Q3 · Does spending buy quality?
This is the join the whole schema was built for. Bucket 2,789 hospitals into five groups by what Medicare pays them per discharge (the cost fact), then plot each group's average 30-day excess-readmission ratio (the quality fact), joined through the shared provider dimension. There's a faint downward tilt — the best-paid quintile (avg $21.9k/discharge) lands just below the risk-adjusted expectation, the lowest-paid ($8.4k) just above — but the effect is barely there: the correlation is r = −0.081, meaning hospital payment explains well under 1% of the variance in readmissions.
That near-flatness is the finding. Paying a hospital 2.6× more buys, at most, a rounding error of better outcomes. It's the result payers and policy researchers keep arriving at, and being able to reproduce it from public data with a clean two-fact join — rather than asserting it — is the point of the project.
What this shows
- Two-fact conformed-dimension modeling — the part of dimensional modeling that's easy to describe and hard to do right.
- Honest aggregation — discharge-weighting non-additive averages, dropping suppressed cells, risk-adjusted ratios used correctly.
- SQL that earns its keep — percentile windows, NTILE bucketing, a cross-fact correlation, QUALIFY in the repo's highlights.
- dbt discipline — staging/marts layering, a cross-fact relationships test that encodes the CCN contract, accepted_range and accepted_values tests, a schema-name macro for clean MARTS/STG.

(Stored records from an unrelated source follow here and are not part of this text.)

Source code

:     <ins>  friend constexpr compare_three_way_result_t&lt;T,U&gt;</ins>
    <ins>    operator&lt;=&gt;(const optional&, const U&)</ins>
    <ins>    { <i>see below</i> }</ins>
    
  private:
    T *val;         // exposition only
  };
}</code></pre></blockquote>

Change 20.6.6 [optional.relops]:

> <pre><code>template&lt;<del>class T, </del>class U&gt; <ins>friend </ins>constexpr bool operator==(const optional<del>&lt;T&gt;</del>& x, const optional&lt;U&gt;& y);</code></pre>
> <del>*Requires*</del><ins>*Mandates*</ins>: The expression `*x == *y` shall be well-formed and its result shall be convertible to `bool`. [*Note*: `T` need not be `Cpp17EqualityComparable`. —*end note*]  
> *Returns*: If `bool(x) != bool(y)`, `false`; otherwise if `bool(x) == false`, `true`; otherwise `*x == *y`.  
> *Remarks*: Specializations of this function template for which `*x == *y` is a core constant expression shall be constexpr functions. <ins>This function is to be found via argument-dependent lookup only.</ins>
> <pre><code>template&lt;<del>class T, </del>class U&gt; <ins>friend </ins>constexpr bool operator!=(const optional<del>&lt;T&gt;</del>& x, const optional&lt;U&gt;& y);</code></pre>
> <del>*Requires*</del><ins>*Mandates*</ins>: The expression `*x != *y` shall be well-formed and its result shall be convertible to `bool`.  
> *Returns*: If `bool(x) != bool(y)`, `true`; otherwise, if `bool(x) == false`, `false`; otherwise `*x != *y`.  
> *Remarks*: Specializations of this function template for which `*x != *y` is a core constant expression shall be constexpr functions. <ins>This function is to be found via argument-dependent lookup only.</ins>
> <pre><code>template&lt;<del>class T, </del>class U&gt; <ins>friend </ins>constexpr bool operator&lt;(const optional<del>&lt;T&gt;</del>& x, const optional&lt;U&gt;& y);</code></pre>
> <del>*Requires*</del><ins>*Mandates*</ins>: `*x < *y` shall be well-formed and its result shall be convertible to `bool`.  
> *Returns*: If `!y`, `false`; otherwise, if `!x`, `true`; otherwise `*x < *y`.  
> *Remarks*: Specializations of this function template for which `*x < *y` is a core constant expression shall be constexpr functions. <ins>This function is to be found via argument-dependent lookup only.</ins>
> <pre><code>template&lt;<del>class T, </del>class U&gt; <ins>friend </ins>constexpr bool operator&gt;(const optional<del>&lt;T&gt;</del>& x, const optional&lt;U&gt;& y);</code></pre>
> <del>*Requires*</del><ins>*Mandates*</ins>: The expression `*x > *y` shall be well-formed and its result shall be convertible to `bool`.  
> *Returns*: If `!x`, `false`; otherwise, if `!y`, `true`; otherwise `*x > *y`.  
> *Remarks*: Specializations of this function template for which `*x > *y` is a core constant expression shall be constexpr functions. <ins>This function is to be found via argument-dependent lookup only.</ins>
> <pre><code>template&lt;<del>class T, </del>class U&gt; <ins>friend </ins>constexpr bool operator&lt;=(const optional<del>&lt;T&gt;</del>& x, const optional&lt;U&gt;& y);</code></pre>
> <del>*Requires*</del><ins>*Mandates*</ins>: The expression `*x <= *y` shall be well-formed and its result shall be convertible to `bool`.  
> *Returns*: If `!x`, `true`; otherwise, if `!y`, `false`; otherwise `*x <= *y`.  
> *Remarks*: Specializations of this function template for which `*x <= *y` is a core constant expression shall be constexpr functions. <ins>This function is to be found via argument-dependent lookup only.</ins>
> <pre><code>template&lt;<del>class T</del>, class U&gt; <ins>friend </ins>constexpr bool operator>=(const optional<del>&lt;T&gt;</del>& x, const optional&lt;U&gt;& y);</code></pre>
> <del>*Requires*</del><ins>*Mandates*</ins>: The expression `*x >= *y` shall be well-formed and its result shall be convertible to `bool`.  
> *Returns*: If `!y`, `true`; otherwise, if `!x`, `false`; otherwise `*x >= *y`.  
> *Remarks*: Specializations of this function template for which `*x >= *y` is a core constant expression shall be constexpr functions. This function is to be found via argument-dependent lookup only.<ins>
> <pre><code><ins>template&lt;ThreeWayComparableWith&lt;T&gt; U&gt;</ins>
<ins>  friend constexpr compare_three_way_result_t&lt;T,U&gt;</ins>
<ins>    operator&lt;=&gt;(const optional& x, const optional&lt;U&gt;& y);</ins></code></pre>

- Healthcare-domain fluency — DRGs, service lines, the charge/payment/Medicare-payment distinction, HRRP risk adjustment. The domain my résumé already lives in, now on the portfolio.
Stack
| Layer | Tool | |---|---| | Source | CMS data.cms.gov (public API, no auth) | | Warehouse | Snowflake Standard (trial) | | Ingest | Snowflake CLI + Python (DCAT-resolved fetch) | | Transform | dbt Core with dbt_utils | | Tests | dbt schema tests incl. cross-fact relationships | | Presentation | Hand-coded SVG charts on this page |
Where this goes next
- Multiple data years — adding 2019–2023 introduces a dim_date and turns both facts into periodic snapshots, at which point SCD2 on dim_provider earns its keep (hospitals open, close, and merge across years).
- Geographic cost-of-living adjustment — Medicare already wage-indexes payments; normalizing charges the same way would separate "expensive market" from "expensive hospital."
- A fact_review-style patient-experience fact — CMS publishes HCAHPS survey scores keyed on the same CCN, a third fact that drops straight into the conformed model.